Angel Tax on Startup Entities

Angel tax in India refers to a tax levied on funds raised by Indian startups through equity dilution. The tax was introduced in 2012 as part of the Income Tax Act, and it applies to any amount raised by a startup from an Indian resident at a premium to the fair market value of its shares. The premium is considered as income for the startup, and it is taxed at a rate of 30%.

The purpose of the angel tax was to prevent money laundering and other illicit activities, but it has been criticized for discouraging investment in startups and hindering the growth of the Indian startup ecosystem. In 2019, the Indian government announced a series of reforms to ease the burden of angel tax on startups, including raising the threshold for exemption and creating a dedicated cell to address grievances related to the tax.

The angel tax in India has been a controversial issue since its introduction in 2012. While the tax was originally intended to curb money laundering and other illicit activities, it has been criticized for being too broad and for hindering the growth of the Indian startup ecosystem.

Under the angel tax, any investment made in a startup by an Indian resident at a premium to its fair market value is subject to taxation. This includes investments made by angel investors, venture capitalists, and other investors. The premium amount is treated as income for the startup, and it is taxed at a rate of 30%.

The tax has been particularly burdensome for startups that are not yet profitable, as they may not have enough revenue to cover the tax liability. This has led to many startups being unable to access the funding they need to grow their businesses. Some startups have even had to shut down as a result of the tax.

In response to these concerns, the Indian government announced a series of reforms in 2019 aimed at easing the burden of angel tax on startups. The reforms included raising the threshold for exemption from the tax, creating a dedicated cell to address grievances related to the tax, and streamlining the approval process for startups seeking tax exemptions.

The threshold for exemption from the angel tax was raised from INR 25 crore to INR 50 crore, which meant that startups with a total investment of up to INR 50 crore were exempt from the tax. In addition, startups that had been registered for less than 10 years and had a turnover of less than INR 100 crore were also eligible for the exemption.

The creation of a dedicated cell to address grievances related to the angel tax was also a significant step. The cell was established under the Department for Promotion of Industry and Internal Trade (DPIIT) and was tasked with resolving issues related to the tax within 45 days of receiving a complaint.
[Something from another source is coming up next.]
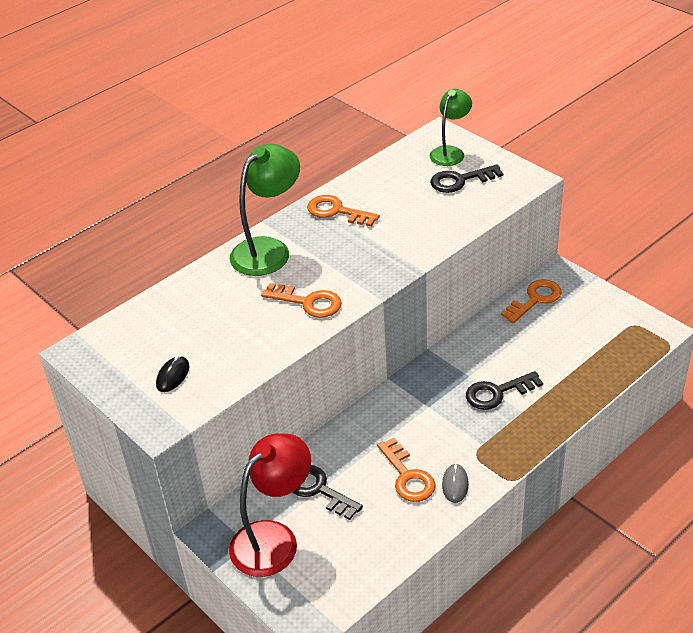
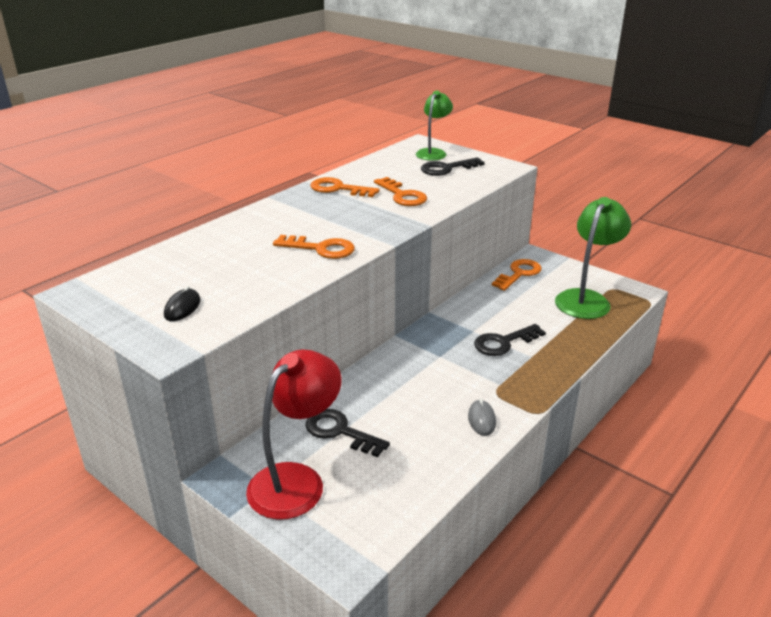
camera: 10 degrees left, 10 degrees down
green lamp [230,144,300,276] -> green lamp moved to [555,197,631,319]
orange key [377,438,436,502] -> orange key moved to [374,177,427,206]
The government also streamlined the approval process for startups seeking tax exemptions. Previously, startups had to apply for exemption from the tax with the Central Board of Direct Taxes (CBDT), which could be a lengthy and cumbersome process. Under the new system, startups could simply self-certify their eligibility for the exemption.

While these reforms were a step in the right direction, some in the Indian startup ecosystem continue to push for the complete elimination of the angel tax. They argue that the tax is unnecessary and that it is stifling innovation and growth in the startup ecosystem.

In addition, some argue that the angel tax is unfair compared to the tax regimes in other countries. For example, in the United States, startups are allowed to raise funds at a premium without being subject to a similar tax. This has led to concerns that the angel tax is making it harder for Indian startups to compete on a global scale.

Despite these concerns, the Indian government has taken steps to reduce the impact of the angel tax on startups. For example, it has expanded the scope of the tax exemption to cover more startups and has clarified the process for claiming the exemption. However, the tax remains in place, and it is likely that the government will continue to face pressure to reform or eliminate it in the coming years.

Overall, the angel tax remains a contentious issue in India’s startup ecosystem, and it will be interesting to see how it evolves in the years to come. While the government’s recent reforms were a positive step, many in the startup ecosystem believe that more needs to be done to support the growth of Indian startups and to ensure that they can compete on a global scale.